The Citizens United decision has been portrayed by liberal critics as proof that under Chief Justice John Roberts, the court has become a captive of business interests and right-wing ideologues. But Brooklyn Law School professor Joel Gora, who has served the American Civil Liberties Union as a staff attorney and longtime member of the board of directors, says they are mistaken.

That ruling, he writes, is part of a commendable but unsung pattern. Over the past decade, Gora argues, "the Roberts Supreme Court may well have been the most speech-protective Court in a generation, if not in our history."

He's not alone in this conclusion. Abrams told me the Roberts court has gotten some decisions wrong, but "taken as a whole, it has rendered First Amendment-protective decisions in an extraordinarily broad range of cases, and it deserves great credit for doing so."

Geoffrey Stone, a First Amendment scholar at the University of Chicago Law School who has fiercely criticized the campaign finance ruling, says, "The Roberts court has given more protection to free speech across a larger range of areas than any of its predecessors have—although sometimes unwisely."
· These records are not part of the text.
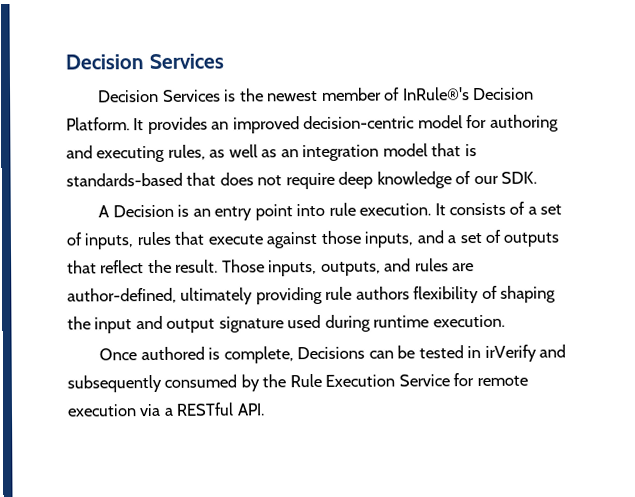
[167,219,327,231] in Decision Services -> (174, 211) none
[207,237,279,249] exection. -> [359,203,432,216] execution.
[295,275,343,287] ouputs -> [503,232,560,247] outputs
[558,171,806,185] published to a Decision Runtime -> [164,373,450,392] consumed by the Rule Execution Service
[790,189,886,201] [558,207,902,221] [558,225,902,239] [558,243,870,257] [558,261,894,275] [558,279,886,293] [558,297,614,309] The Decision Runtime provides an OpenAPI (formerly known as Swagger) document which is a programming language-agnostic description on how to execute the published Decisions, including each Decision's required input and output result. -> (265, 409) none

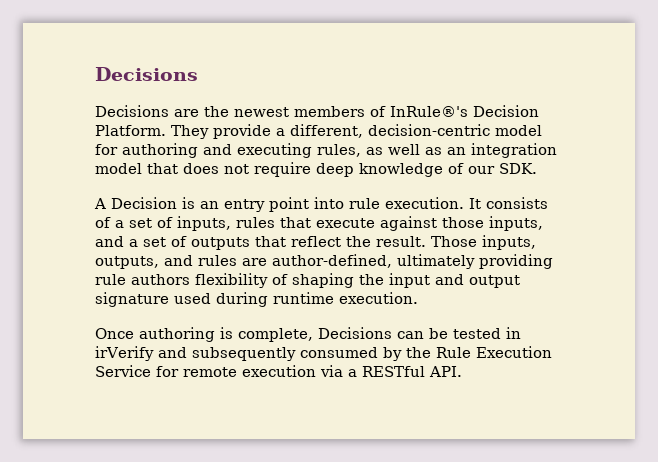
[65,53,224,70] [98,89,237,103] Decision Services // Decision Services is -> [95,67,198,81] [95,105,199,117] Decisions // Decisions are
[321,87,382,101] member -> [294,106,365,117] members
[133,116,300,135] It provides an improved -> [171,124,363,139] They provide a different,
[464,144,477,157] [66,172,217,187] is standards-based that -> (178, 168) none
[140,346,205,361] authored -> [139,327,215,342] authoring

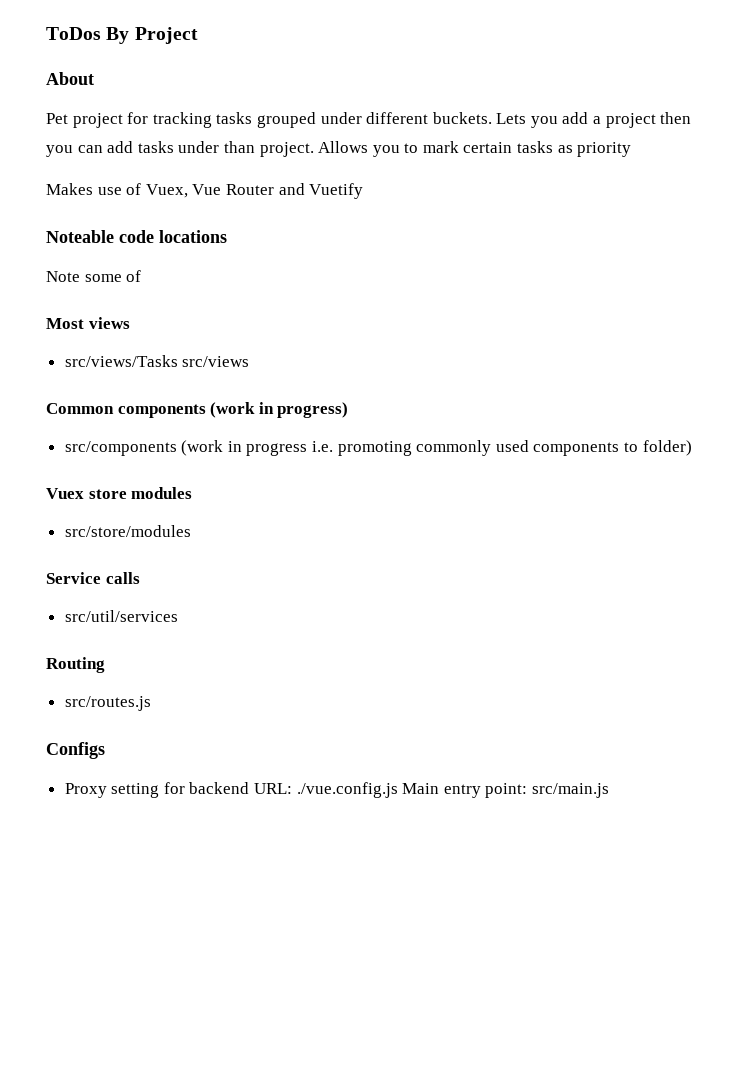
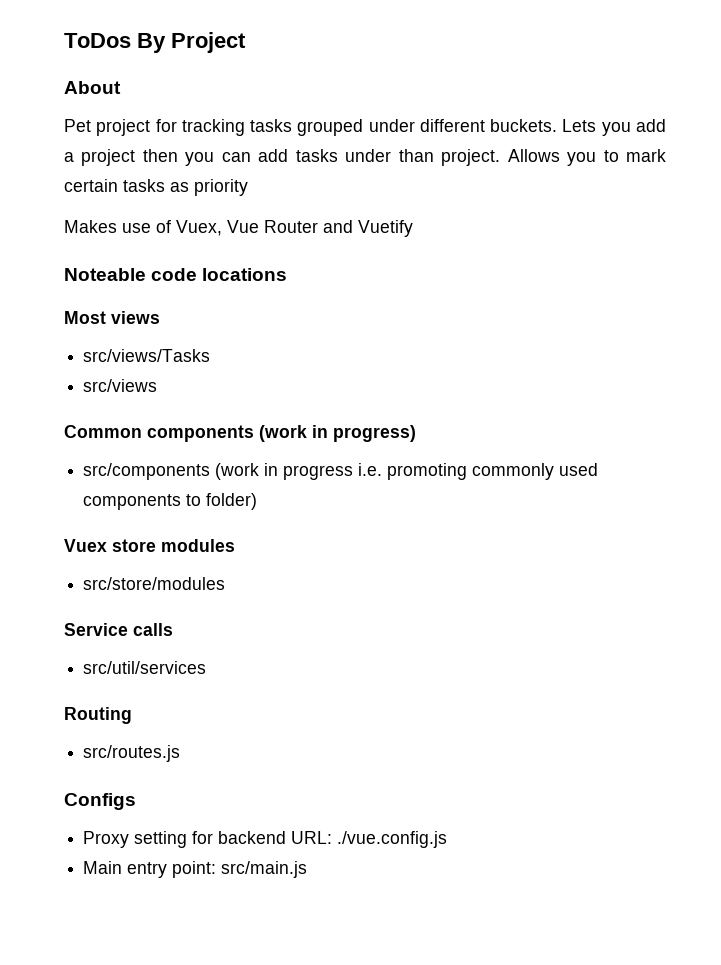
[46,270,142,282] // Note some of -> (288, 274) none
(178, 361) none -> (211, 355) //
(398, 790) none -> (448, 839) //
Citizens United, argues Gora, has been unfairly maligned. "Here you had a law which made it a crime to put out a movie criticizing a major candidate for the presidency of the United States," he says. The First Amendment, wrote Anthony Kennedy, "prohibits Congress from fining or jailing citizens, or associations of citizens, for simply engaging in political speech."
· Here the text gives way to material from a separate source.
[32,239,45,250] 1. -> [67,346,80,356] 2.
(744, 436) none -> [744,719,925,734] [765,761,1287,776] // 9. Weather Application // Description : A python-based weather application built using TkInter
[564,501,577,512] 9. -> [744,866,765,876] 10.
Critics say the conservative justices saw it that way because corporate spending tends to favor conservative causes (see: Koch brothers). Some other free speech rulings, says Stone, could also be ascribed to a rightward bias—such as invalidating rules restricting protests at abortion clinics and overturning a law allowing doctors to keep private the medicines they prescribe.

But as Gora notes, many of the court's First Amendment decisions haven't followed that track. It struck down a federal law making it a crime to falsely claim to have won military medals and a California law barring the sale of violent video games to minors.

A court awarded $5 million to the parents of a Marine whose funeral drew demonstrators with signs bearing such offensive messages as "Thank God for dead soldiers." The Supreme Court said the verdict violated the protesters' freedom of speech.

It also ruled against a George W. Bush administration policy requiring overseas groups getting AIDS prevention funds to adopt "a policy explicitly opposing prostitution." None of those decisions fit the policy preferences of conservatives.

The court has sometimes gone wrong on free speech. It upheld a public high school's suspension of a student who brandished a sign saying "Bong hits 4 Jesus," which it took to be a pro-drug sentiment, at a school-supervised event. The court said public employee whistleblowers have no First Amendment protection for anything they say "pursuant to their official duties."

For the most part, though, the court has been a force for freedom of expression. Gora thinks that will be reinforced by the arrival of Neil Gorsuch, who shares the general approach of the court's conservative wing. The new justice indicated in his confirmation hearings that unlike Donald Trump, he has no desire to make it easier for public figures to win libel suits.

Liberals and others will often find fault with the court, as well as Trump. But thanks to the justices, they will have a wide berth to complain.